Above the carved ivory head is a headdress of silk and metal lace. The headdress is rounded around the figures head resembling the outlining of a hairline being lowest at the sides of the head, ~124 mm from the base, and highest at the forehead, ~176 mm from the base. The metal lace is the top most layer of the headdress detailing intricate interwoven metal chains varying in sizes and lengths. On the headdress there also appears to be jewels of various colors woven into the headdress where there is less metal lace exposing more of the silk underneath. The colors of the metal lace range from brown and dull matte to a shiny bronze color that seems semi-polished.

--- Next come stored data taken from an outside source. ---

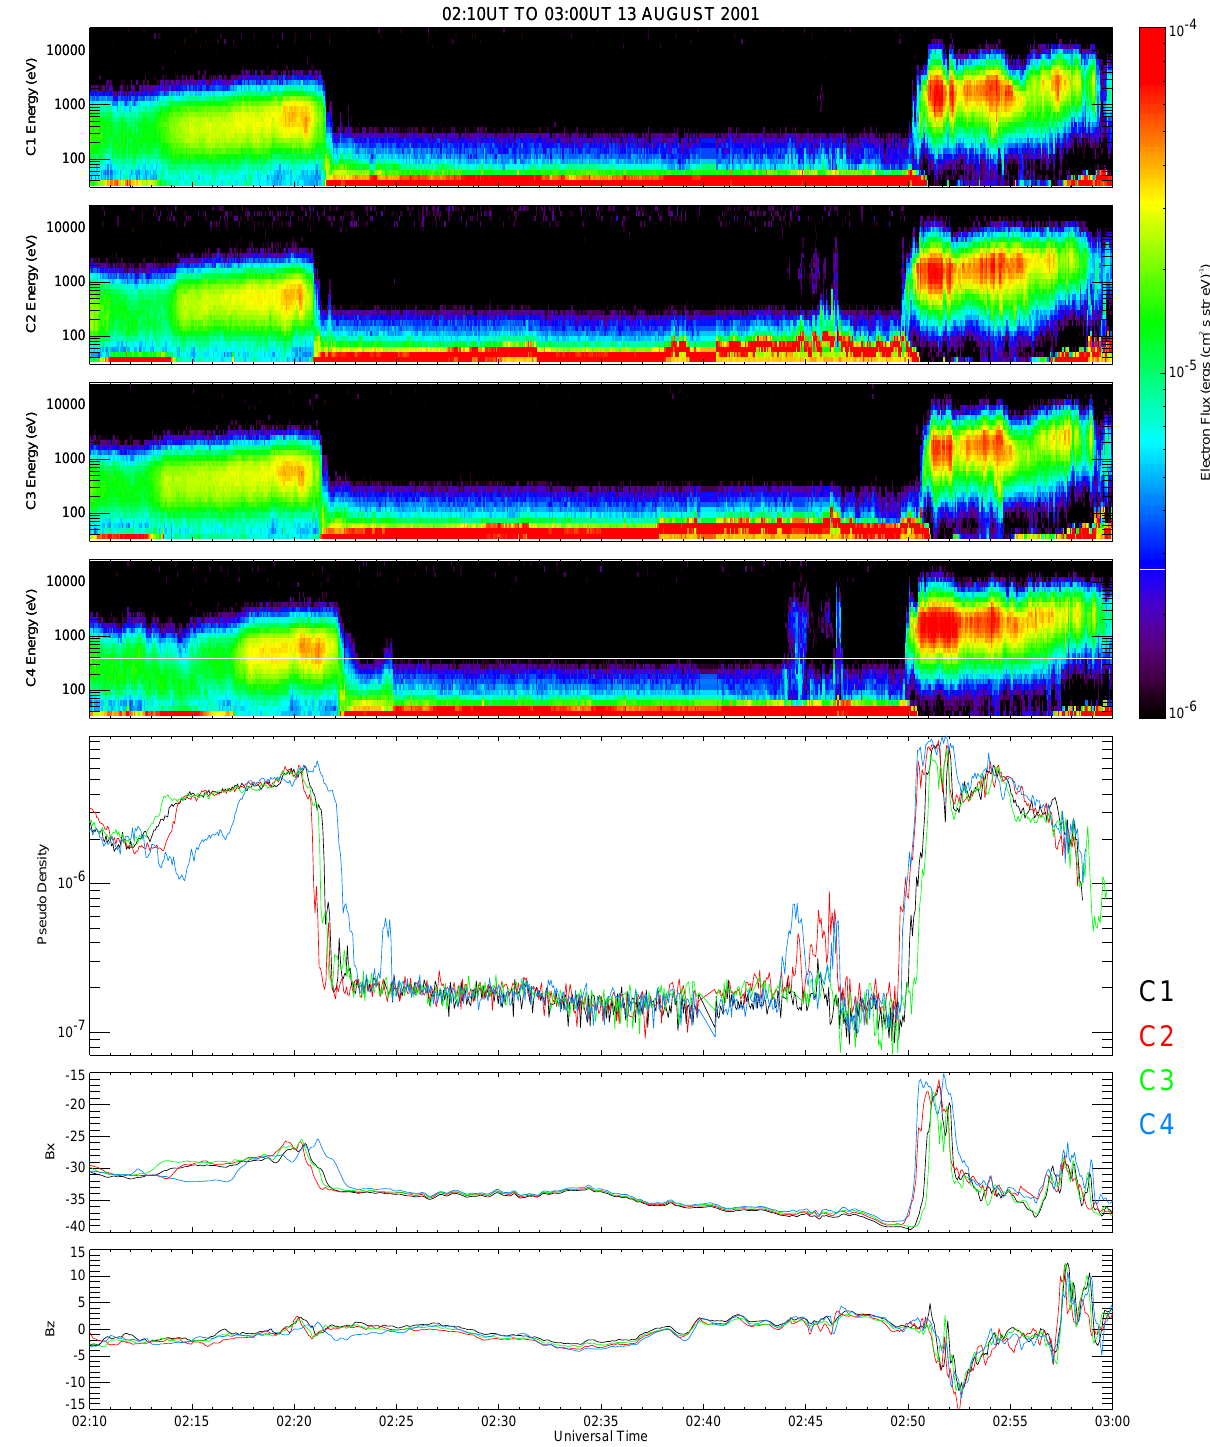
Fig. 5. Electron energy – differential flux spectrogram for C1 to C4 in the first four panels showing data summed over all pitch angles for the interval 02:10 UT to 03:00 UT on 13 August 2001. Plasma sheet plasma is punctuated by a period in the lobe. A density proxy (summed of all electrons above 135eV) is plotted in panel 5 using black, red, green and blue for C1 to C4, respectively. The B X and B Z components of the magnetic field measured at C3 are shown in panels 6 and 7. A clear magnetic field rearrangement is seen at C3 around the time of the plasma sheet passing over the spacecraft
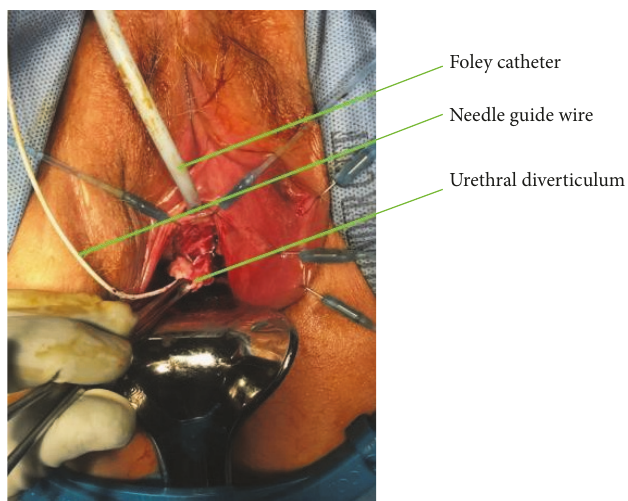
Figure 3: Urethral diverticulum isolated with needle localization.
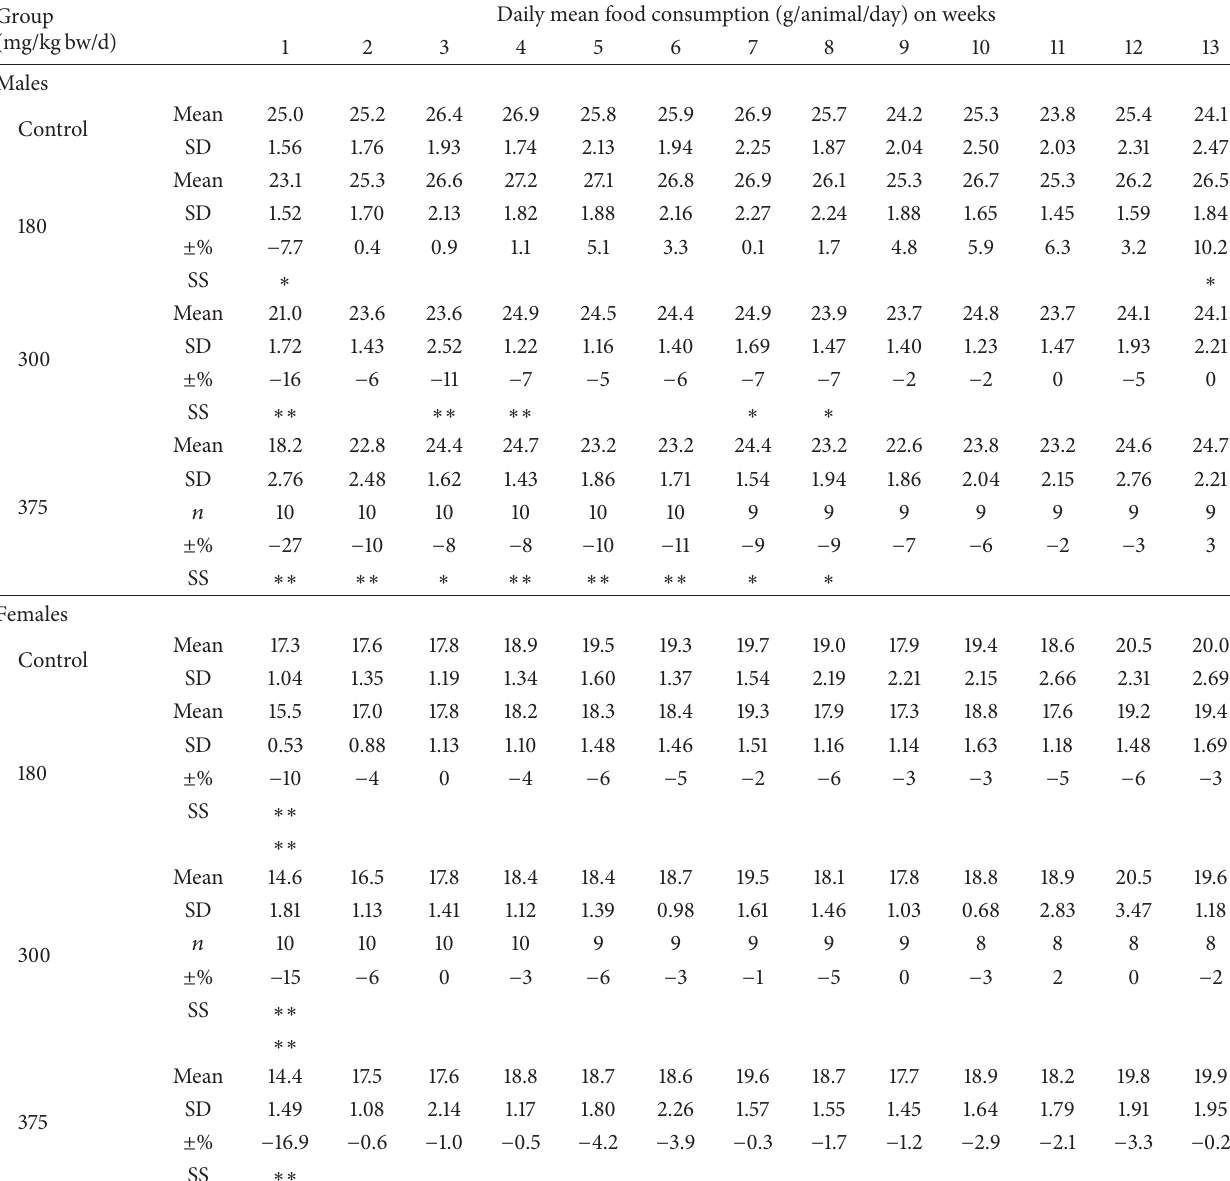
Table 5: Summary of food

On top of the metal lace headdress is a crown that is made of a single sheet of tarnished bronze colored metal decorated with an outlined brim of metal chords displaying two varying sized clovers with three almond shaped punch outs displayed at the foot of the clovers. The brim is also adorned with red jewels encased in a squared clasp that is ~10mm x 10mm. The clovers of larger stature, ~56 mm tall, are decorated with red jewels encased in a squared metal clasp. The larger clovers also have a convex dimpled burnish on each of the three clovers. At the tips of each of these clovers is a metal ball. The lateral leaflets of the clovers are a single punched hole. The smaller clovers, ~22 mm tall have a single burnished convex dimple at the center of the three leaflets. There are also several conjoining metal wires that are laid on top of the clovers the travel from one clover to the next bridging the spaces between the clovers adjacent and ascending up the stalk of the next clover.

== Adornment of Ivories ==
The adornment of ivories in the context of the Head of the Virgin is part of a larger tradition called imagen de vestir or images "de vestidos". Ivories of this nature were attached to and part of a larger structure that had articulated limbs which were made of wood called a "roca". These figures were clothed with extravagant gowns and jewelry as a way of to show devotion and reverence. The dress and adornment of the ivories and ivory structures has a second significance primarily that of the perceived thaumaturgic role of the statues' cloths and jewels. A source attesting the miraculous nature of and around the figures' clothing and adornments can be found in the Santuario Mariano, e Historia das Imagens milagrosas de Nosa Senhora, e das milagrosamente apparecidas translated to Marian Sanctuary, and history of the miraculous Images of Our Lady, and the miraculously appeared.

== Catholicism in the Philippines ==
Catholicism in the Philippines has been very prominent in the country for over 300 years. Dating back to the Portuguese explorer Ferdinand Magellan, Christianity was introduced to the Philippines around 1480 - 1521. The Philippines are one of two Southeast Asian countries that has subscribed to the Christian faith; whom of a population of 104 million, 90% of Filippinos identify. The tradtition has its roots tied to Magellan when the Portuguese explorer's missionaries conducted mass on Homonhon Island; the same day up to 800 Bubanos were baptized.

== Manila Galleon Trade ==
The Head of the Virgin has its roots in the Manila Galleon trade, in which the connection between Southeast Asia, the Philippines; territorial, Colonial and Vice-regal Spain, and some parts of Europe culminating in the Global entrepót of Manila, Philippines. The Catholic influence which was brought by the Portuguese trader Magellan, is inextricably linked to the cultural Iconography of the Head of the Virgin, but was influenced by the Asian physiognomy that is linked to the Buddhist iconographic traditions, associated with its Chinese craftsman. The culmination of these aspects is due to a set of local conditions that undid a century long trade ban, a need for silver by the Ming government, and a cultural shift away from agriculture in China. The Manila Galleon trade which brought these influences together proogate an idea of mixed heritage for the Head of the Virgin which until recently was considered a Spanish production.